Multiple chicken products sold in Virginia, N.C. recalled for possible listeria contamination

Posted at 11:21 AM, Oct 10, 2019
and last updated 2019-10-10 11:41:49-04

WASHINGTON – A variety of chicken products sold in Virginia and North Carolina have been recalled because of concerns for listeria contamination.

According to the USDA, Tip Top Poultry, Inc, a Rockmart, Georgia company, is recalling an undetermined amount of ready-to-eat poultry products that could have been exposed to Listeria monocytogenes. These products include frozen cooked, diced or shredded chicken.

The products were also sold at Kroger, Aldi and Food Lion stores.

To see a list of the products recalled, click here.

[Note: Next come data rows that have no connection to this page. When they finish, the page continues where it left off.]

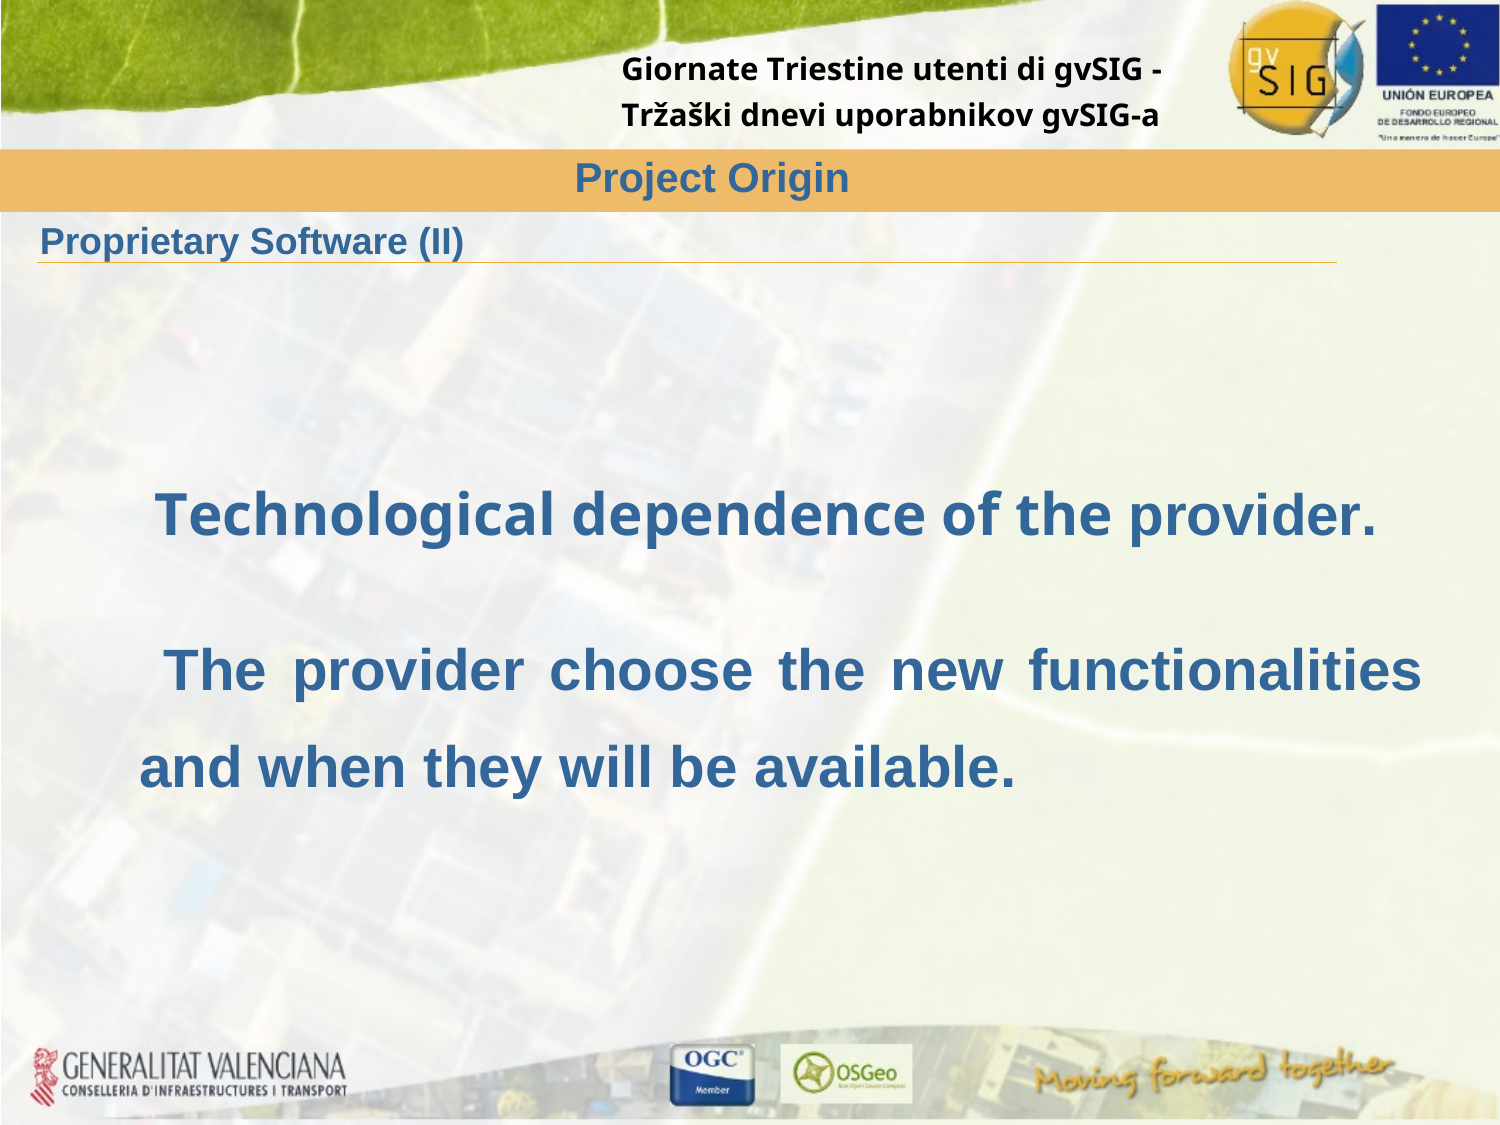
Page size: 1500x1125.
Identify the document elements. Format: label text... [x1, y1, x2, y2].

text_box Proprietary Software (II) [25, 219, 946, 274]
picture [1, 212, 1500, 1125]
picture [1, 0, 1500, 149]
text_box Project Origin [0, 149, 1426, 219]
text_box Technological dependence of the provider. The provider choose the new functionalities and when they will be available. [139, 433, 1425, 902]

The recall was originally announced on September 28, but was expanded on October 8. Tip Top said it expanded the dates and the scope of the recall out of an abundance of caution.

The U.S. Department of Agriculture’s Food Safety and Inspection Service (FSIS) has said the products subject to recall bear establishment number “Est. P-17453” inside the USDA mark of inspection. These items were shipped to a variety of stores, markets and food institutions nationwide in the United States.

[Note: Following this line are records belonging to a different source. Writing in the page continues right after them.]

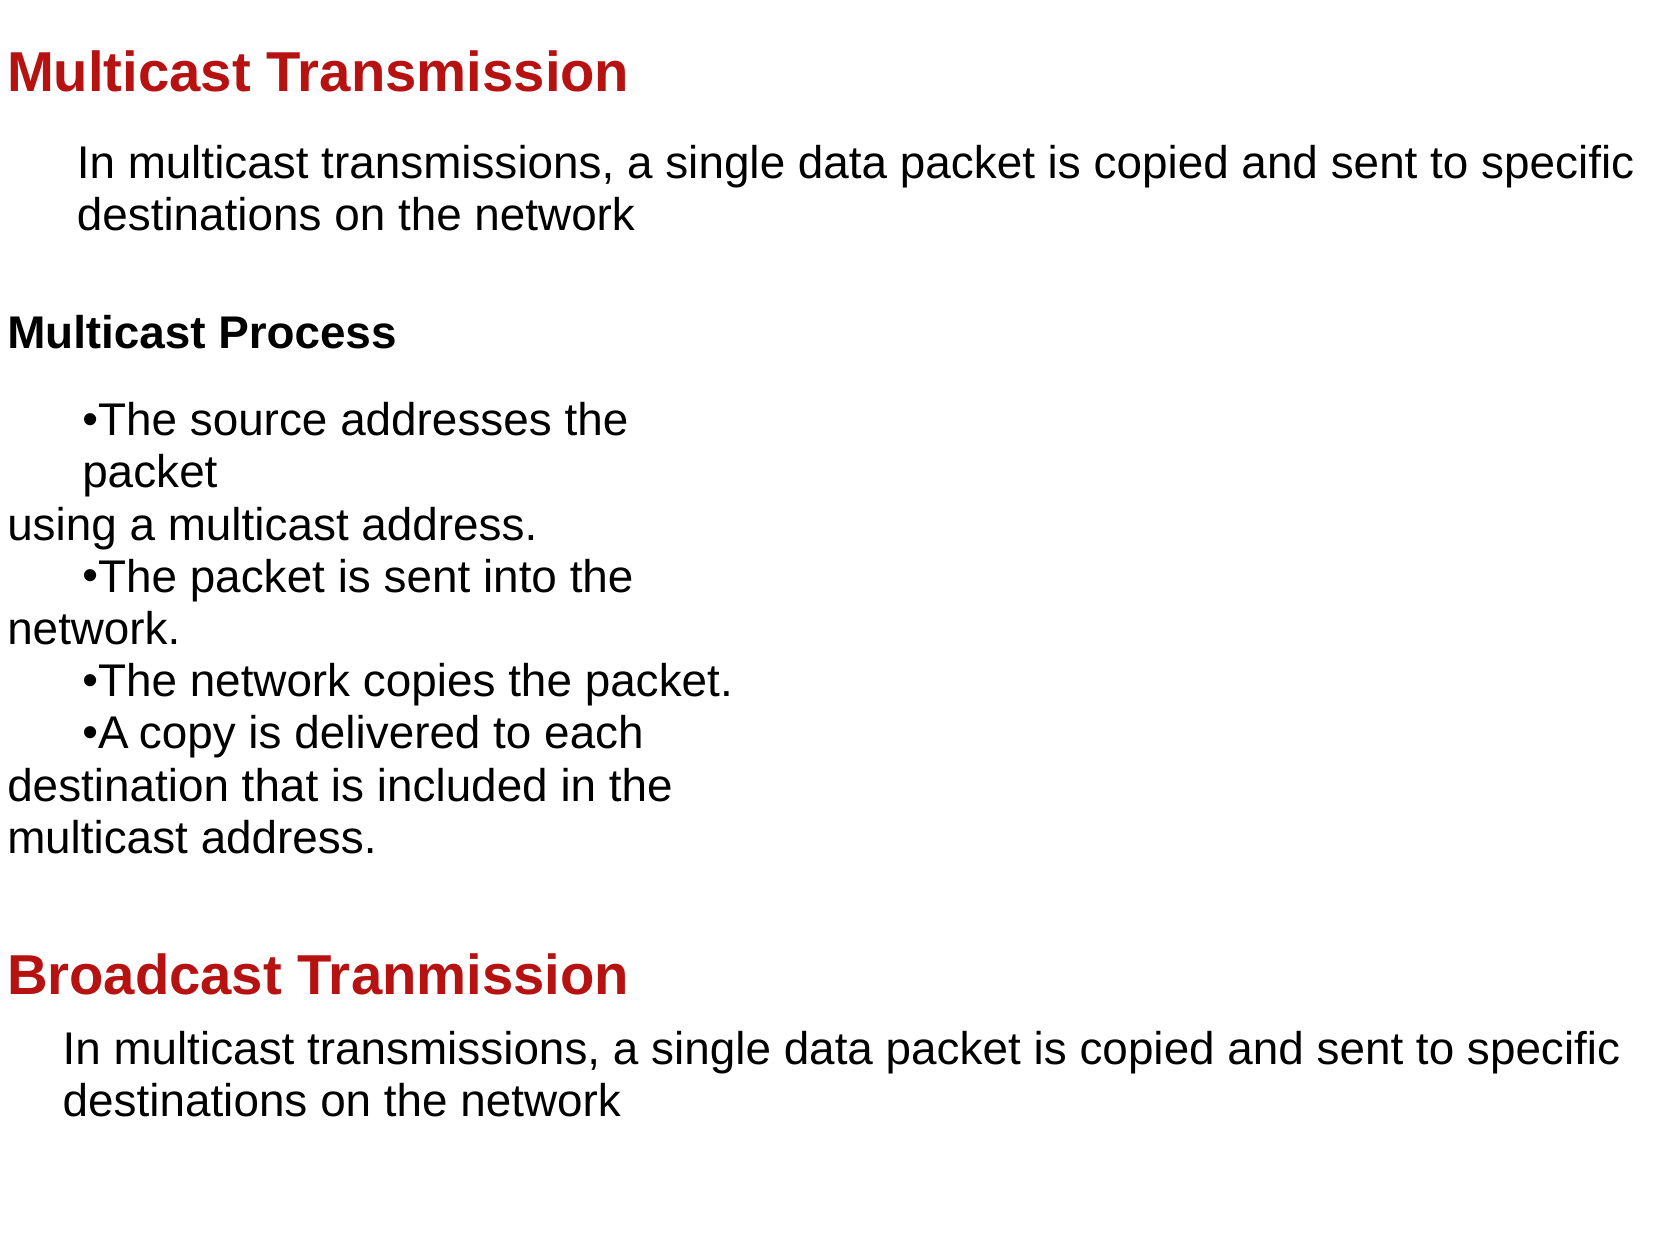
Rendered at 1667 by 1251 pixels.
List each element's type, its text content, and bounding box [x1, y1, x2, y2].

text_box In multicast transmissions, a single data packet is copied and sent to specific destinations on the network [62, 1022, 1646, 1128]
text_box Multicast Transmission [7, 40, 644, 105]
text_box In multicast transmissions, a single data packet is copied and sent to specific destinations on the network [76, 136, 1660, 242]
text_box Broadcast Tranmission [7, 942, 715, 1008]
text_box Multicast Process The source addresses the packet using a multicast address. The packet is sent into the network. The network copies the packet. A copy is delivered to each destination that is included in the multicast address. [7, 306, 757, 864]
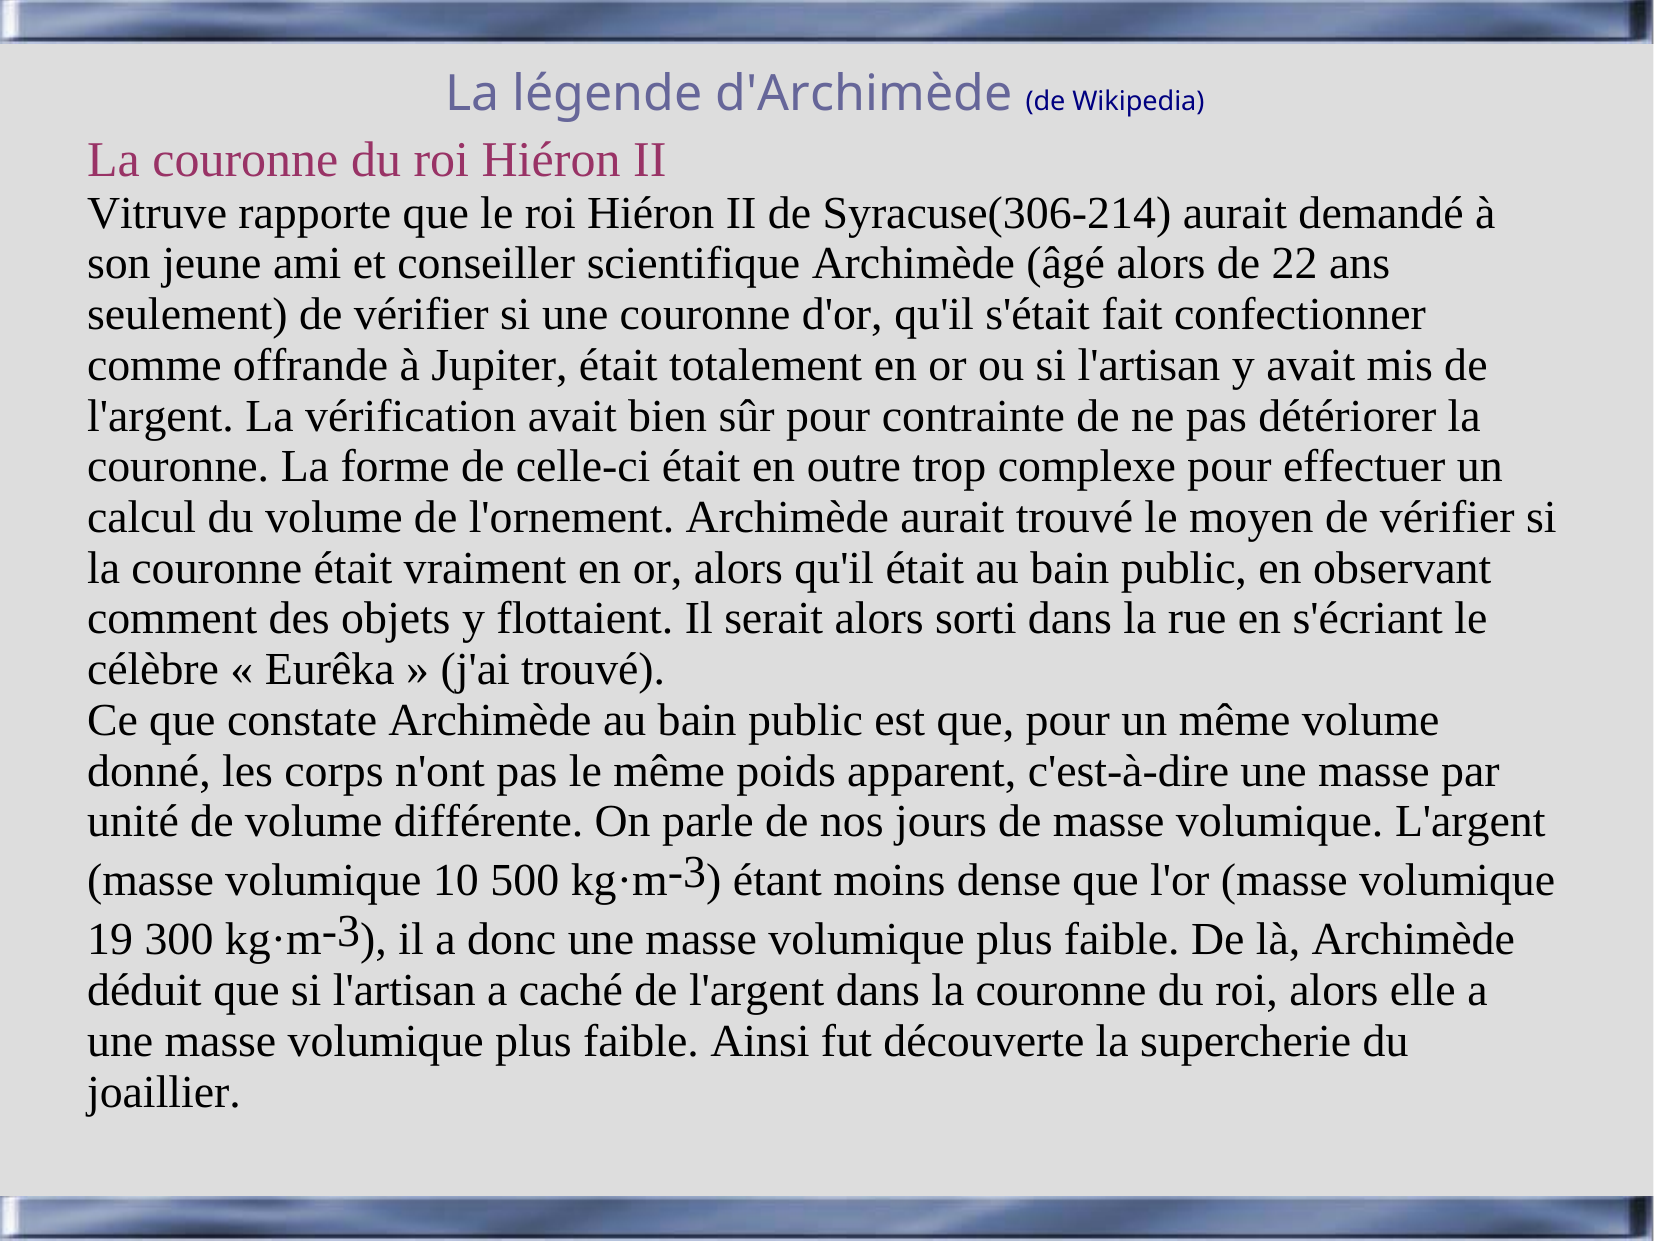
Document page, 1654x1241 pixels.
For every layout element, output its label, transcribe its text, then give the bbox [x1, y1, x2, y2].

text_box La légende d'Archimède (de Wikipedia) [138, 57, 1512, 127]
text_box La couronne du roi Hiéron II Vitruve rapporte que le roi Hiéron II de Syracuse(306-214) aurait demandé à son jeune ami et conseiller scientifique Archimède (âgé alors de 22 ans seulement) de vérifier si une couronne d'or, qu'il s'était fait confectionner comme offrande à Jupiter, était totalement en or ou si l'artisan y avait mis de l'argent. La vérification avait bien sûr pour contrainte de ne pas détériorer la couronne. La forme de celle-ci était en outre trop complexe pour effectuer un calcul du volume de l'ornement. Archimède aurait trouvé le moyen de vérifier si la couronne était vraiment en or, alors qu'il était au bain public, en observant comment des objets y flottaient. Il serait alors sorti dans la rue en s'écriant le célèbre « Eurêka » (j'ai trouvé). Ce que constate Archimède au bain public est que, pour un même volume donné, les corps n'ont pas le même poids apparent, c'est-à-dire une masse par unité de volume différente. On parle de nos jours de masse volumique. L'argent (masse volumique 10 500 kg·m-3) étant moins dense que l'or (masse volumique 19 300 kg·m-3), il a donc une masse volumique plus faible. De là, Archimède déduit que si l'artisan a caché de l'argent dans la couronne du roi, alors elle a une masse volumique plus faible. Ainsi fut découverte la supercherie du joaillier. [87, 132, 1560, 1124]
picture [0, 1196, 1654, 1241]
picture [0, 0, 1654, 44]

The ready-to-eat products also were produced from January 21, 2019, through September 24, 2019, with product codes ranging from 10000 to 19999 and 70000 to 79999.

No one has become sick because of the ready-to-eat meals, according to the USDA.

What does the USDA say about Listeriosis?

Listeriosis can cause fever, muscle aches, headache, stiff neck, confusion, loss of balance and convulsions sometimes preceded by diarrhea or other gastrointestinal symptoms. An invasive infection spreads beyond the gastrointestinal tract.

In pregnant women, the infection can cause miscarriages, stillbirths, premature delivery or life-threatening infection of the newborn. In addition, it can cause serious and sometimes fatal infections in older adults and persons with weakened immune systems.

Listeriosis is treated with antibiotics.

Persons in the higher-risk categories who experience flu-like symptoms within two months after eating contaminated food should seek medical care and tell the health care provider about eating the contaminated food.